- _Work item_: Apart from the pictures, reproduce the data below exactly as it stands.

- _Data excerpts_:
☆ ☆ ☆
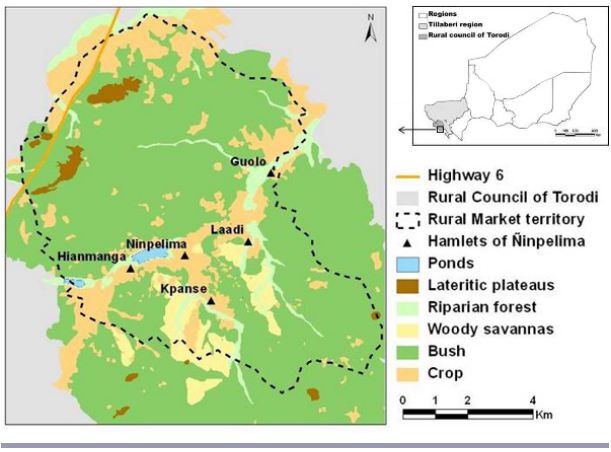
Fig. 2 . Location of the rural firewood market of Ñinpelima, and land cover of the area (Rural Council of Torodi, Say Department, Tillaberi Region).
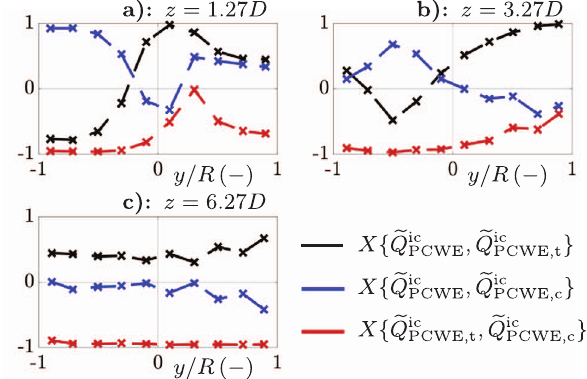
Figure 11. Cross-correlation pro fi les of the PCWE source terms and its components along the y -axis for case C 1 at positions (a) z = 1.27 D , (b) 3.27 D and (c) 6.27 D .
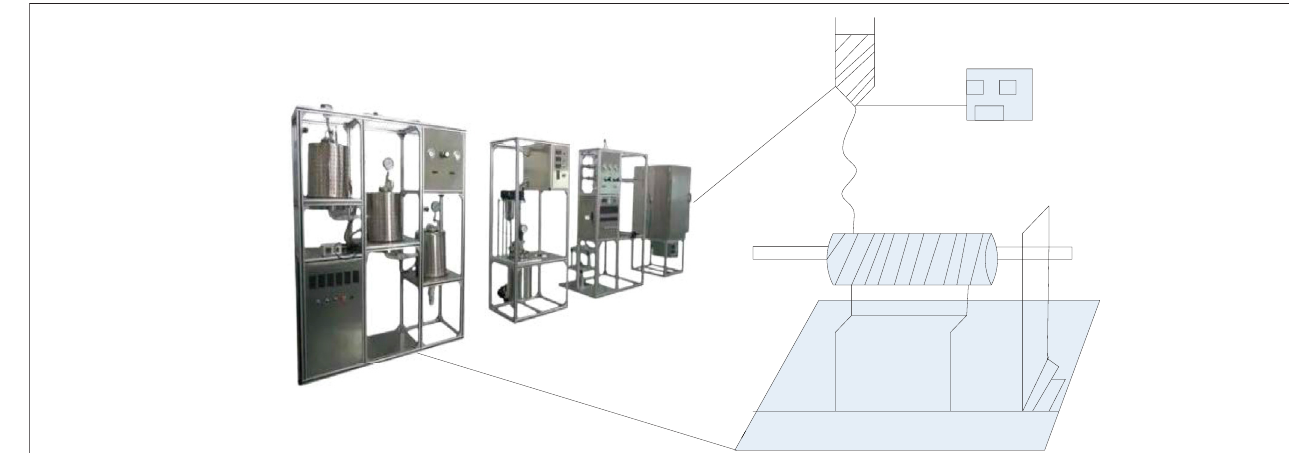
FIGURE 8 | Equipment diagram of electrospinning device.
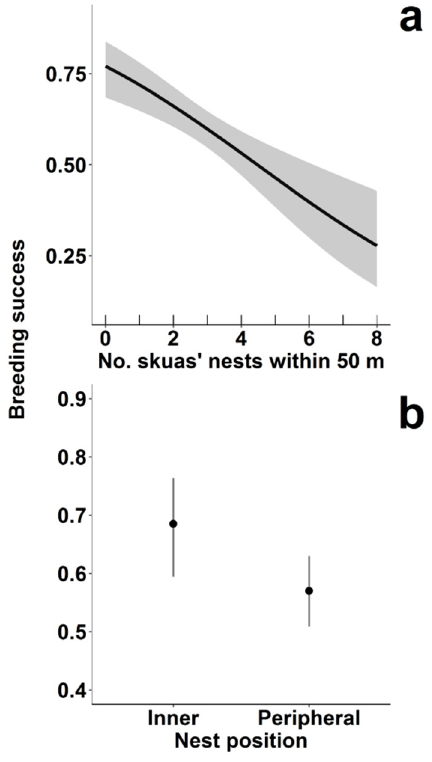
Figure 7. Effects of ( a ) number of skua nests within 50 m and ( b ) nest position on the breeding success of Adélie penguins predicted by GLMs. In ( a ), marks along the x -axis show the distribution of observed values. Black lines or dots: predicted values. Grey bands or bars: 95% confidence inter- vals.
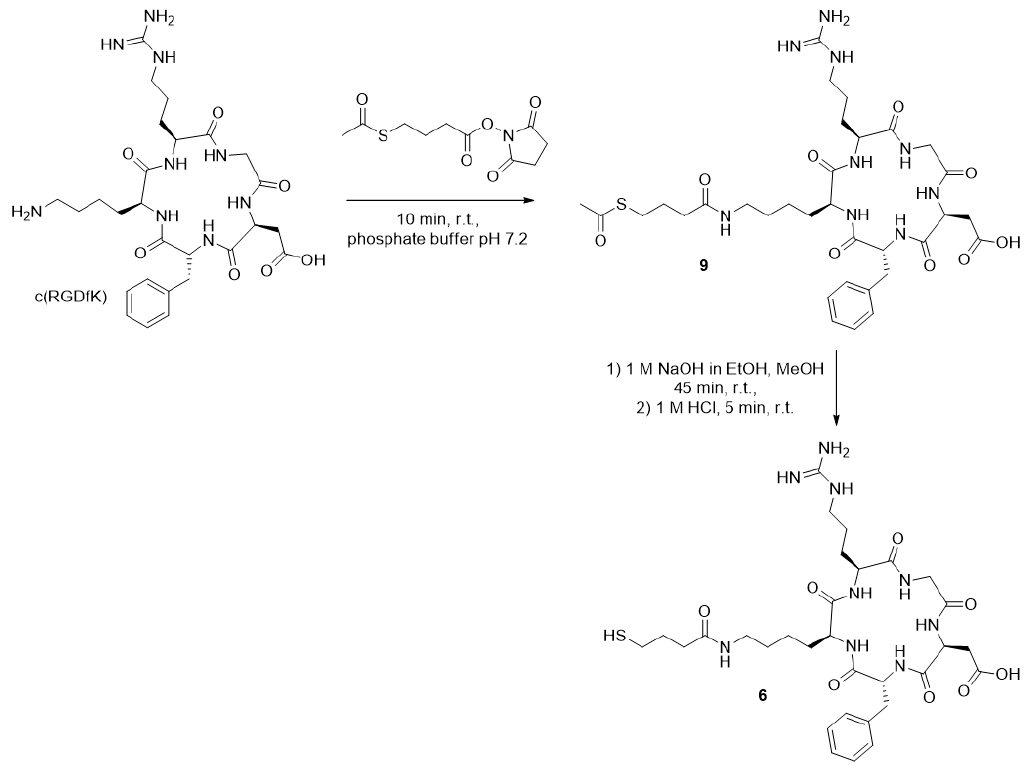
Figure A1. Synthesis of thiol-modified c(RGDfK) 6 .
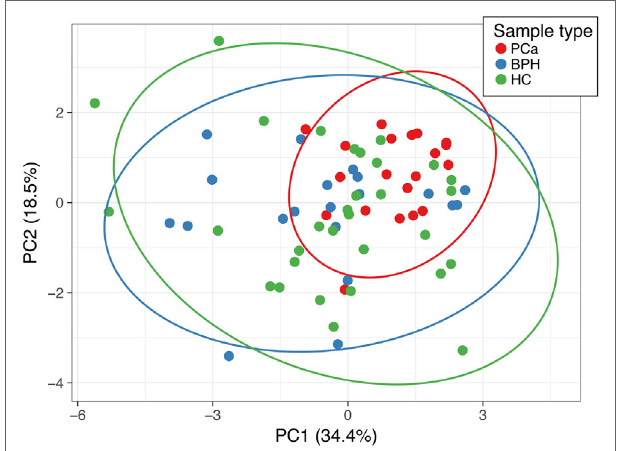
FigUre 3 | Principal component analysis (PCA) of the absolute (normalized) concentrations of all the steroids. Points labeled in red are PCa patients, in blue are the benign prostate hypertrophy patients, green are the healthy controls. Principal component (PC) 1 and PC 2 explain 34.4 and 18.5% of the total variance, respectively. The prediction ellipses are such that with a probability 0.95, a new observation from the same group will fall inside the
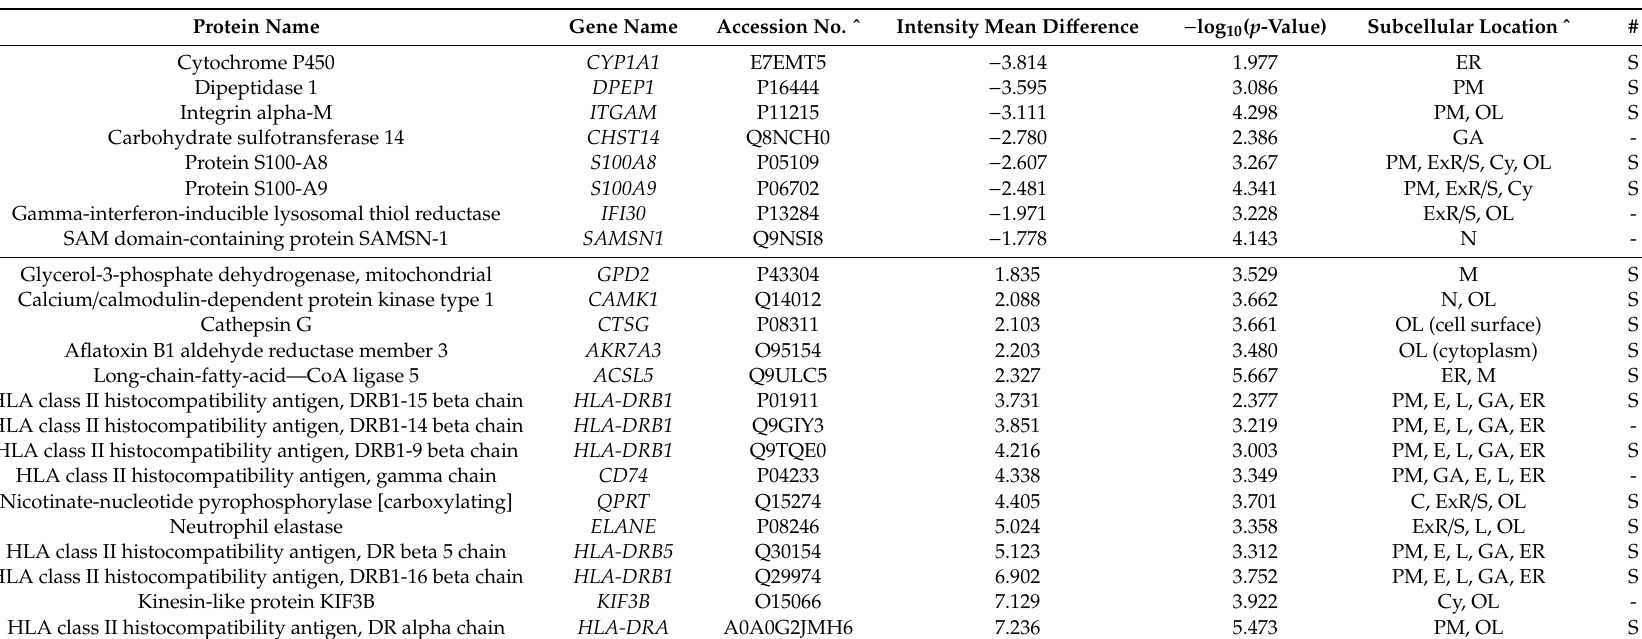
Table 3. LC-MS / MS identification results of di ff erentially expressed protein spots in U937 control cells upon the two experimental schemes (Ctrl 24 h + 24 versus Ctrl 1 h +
☆ ☆ ☆
- _Completed task_:
Fig. 2 . Location of the rural firewood market of Ñinpelima, and land cover of the area (Rural Council of Torodi, Say Department, Tillaberi Region).
Figure 11. Cross-correlation pro fi les of the PCWE source terms and its components along the y -axis for case C 1 at positions (a) z = 1.27 D , (b) 3.27 D and (c) 6.27 D .
FIGURE 8 | Equipment diagram of electrospinning device.
Figure 7. Effects of ( a ) number of skua nests within 50 m and ( b ) nest position on the breeding success of Adélie penguins predicted by GLMs. In ( a ), marks along the x -axis show the distribution of observed values. Black lines or dots: predicted values. Grey bands or bars: 95% confidence inter- vals.
Figure A1. Synthesis of thiol-modified c(RGDfK) 6 .
FigUre 3 | Principal component analysis (PCA) of the absolute (normalized) concentrations of all the steroids. Points labeled in red are PCa patients, in blue are the benign prostate hypertrophy patients, green are the healthy controls. Principal component (PC) 1 and PC 2 explain 34.4 and 18.5% of the total variance, respectively. The prediction ellipses are such that with a probability 0.95, a new observation from the same group will fall inside the
Table 3. LC-MS / MS identification results of di ff erentially expressed protein spots in U937 control cells upon the two experimental schemes (Ctrl 24 h + 24 versus Ctrl 1 h +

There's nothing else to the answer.